The obvious shocker here is that Mark Webber was knocked out in Q1.  He'd been having electrical problems during Saturday's 3rd practice session, his KERS system failed (again) in Q1, and he only used hard tires during the 20 minute session.  Despite that, he should have been able to do better than 18th, but there he is.  The cold temps never allowed his tires to heat up sufficiently, I guess.  On the bright side, he'll have three untouched sets of soft tires for the race.

Then Quals got exciting for a different reason.  With about three minutes left in Q2, Vitaly (The Red Menace) Petrov turned in the fourth-fastest time of the session when his gearbox suddenly contained nothing but neutrals and hate.  Unable to get his car off the circuit, Charlie Whiting had no choice but to throw the red flag with 2:02 left in the period.  Back in the paddock, consternation reigned.  You see, a number of teams had kept their cars in the garage to conserve tires... including Petrov's teammate, Grizzly Nick Heidfeld.  Felipe Massa also hadn't turned a lap yet.  When the circuit was reopened, pretty much everybody other than the McLarens and Seb Vettel, all of whom were secure in their positions, poured out for one desperation hot lap.  When it was all over, Grizzly Nick was on the outside looking in, unable to get his tires to heat up sufficiently.

Q3, of course, belonged to Vettel's Red Bull while his teammate fumed in the garage.  After Vettel's lap, Button and Hamilton turned one hot lap each, then parked to conserve tires for the race... almost like they were conceding they couldn't catch the young German and the race would be for second place.

That's concerning.  If the team with the best chance of catching Red Bull just gives up, what's to keep the season from turning into a complete rout?  Eesh.

Race tomorrow, and F1U!'ll be all over it.  See you then!

Posted by: Wonderduck at 09:20 AM | Comments (3) | Add Comment
Post contains 551 words, total size 16 kb.

1

It's nice to see STR and Force India that high on the rankings.

Sounds like this season will mainly be remembered because of the miserable tires -- and that is not a good thing.

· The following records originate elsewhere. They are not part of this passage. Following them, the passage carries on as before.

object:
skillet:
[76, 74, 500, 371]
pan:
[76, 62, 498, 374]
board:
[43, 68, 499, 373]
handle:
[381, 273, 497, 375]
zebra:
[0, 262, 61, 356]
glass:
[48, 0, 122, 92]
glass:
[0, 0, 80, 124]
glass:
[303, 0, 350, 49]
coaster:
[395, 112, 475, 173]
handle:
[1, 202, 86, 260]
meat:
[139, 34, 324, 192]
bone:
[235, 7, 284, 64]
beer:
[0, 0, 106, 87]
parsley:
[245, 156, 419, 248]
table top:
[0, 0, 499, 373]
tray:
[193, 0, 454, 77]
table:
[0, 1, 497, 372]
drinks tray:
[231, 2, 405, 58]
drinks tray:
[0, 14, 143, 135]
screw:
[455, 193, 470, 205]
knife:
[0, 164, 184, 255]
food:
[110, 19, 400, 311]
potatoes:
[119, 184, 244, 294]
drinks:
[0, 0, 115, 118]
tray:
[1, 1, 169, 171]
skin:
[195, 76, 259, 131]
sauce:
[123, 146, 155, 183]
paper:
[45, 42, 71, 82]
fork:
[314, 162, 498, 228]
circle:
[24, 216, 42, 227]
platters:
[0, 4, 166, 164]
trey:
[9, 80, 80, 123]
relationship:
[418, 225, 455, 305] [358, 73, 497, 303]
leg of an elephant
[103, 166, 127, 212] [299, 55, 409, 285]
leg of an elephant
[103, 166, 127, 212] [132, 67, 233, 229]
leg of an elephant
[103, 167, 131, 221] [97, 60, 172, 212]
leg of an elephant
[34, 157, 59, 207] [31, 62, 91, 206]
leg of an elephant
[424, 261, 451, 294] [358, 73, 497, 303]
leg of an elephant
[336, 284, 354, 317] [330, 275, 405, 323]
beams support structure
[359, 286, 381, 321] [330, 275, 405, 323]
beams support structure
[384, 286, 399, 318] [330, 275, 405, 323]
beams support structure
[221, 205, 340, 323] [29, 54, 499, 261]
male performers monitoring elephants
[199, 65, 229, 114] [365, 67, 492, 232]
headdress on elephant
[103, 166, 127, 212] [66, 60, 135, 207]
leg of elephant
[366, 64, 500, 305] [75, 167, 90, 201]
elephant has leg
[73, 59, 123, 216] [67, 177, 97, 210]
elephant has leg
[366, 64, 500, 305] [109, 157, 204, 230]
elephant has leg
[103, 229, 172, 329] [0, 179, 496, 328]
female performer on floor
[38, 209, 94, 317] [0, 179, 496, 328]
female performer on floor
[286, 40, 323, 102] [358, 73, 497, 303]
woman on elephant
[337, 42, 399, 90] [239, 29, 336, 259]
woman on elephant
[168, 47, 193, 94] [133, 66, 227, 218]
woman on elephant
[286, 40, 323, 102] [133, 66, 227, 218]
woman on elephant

Think they'll switch back to Bridgestone again next year?

Posted by: Steven Den Beste at April 16, 2011 01:33 PM (+rSRq)

2 No chance of that happening, Steven.  These tires are exactly what the FIA wanted, short-lived and difficult to work with.  No, seriously, they flat-out told Pirelli to make the tire compounds weaker than what Bridgestone or Michelin had been turning out the past few years.

Bridgestone pulled out of F1 for financial reasons.  They may come back sometime in the future, but it won't be until Pirelli gets tired of being criticized for doing what they had been told to do.  Considering that the media is screaming to high heaven, it may not be long.

I have no doubt that Pirelli could have made something similar to Bridgestone's tires, at least as far as wear goes... though maybe not as grippy or fast, since Bridgestone had been doing it for so long, and it's been 20 years since Pirelli had been in the sport.

Posted by: Wonderduck at April 16, 2011 02:08 PM (W8Men)

3 Steven, pit stops are the FIA's key to more over taking & if it doesn't do that they'll return refueling to the mix for more "excitement". Wonderduck I agree that Pirelli is doing the task set for them, I bet though they can roll out longer lasting rubber in a matter of days if requested.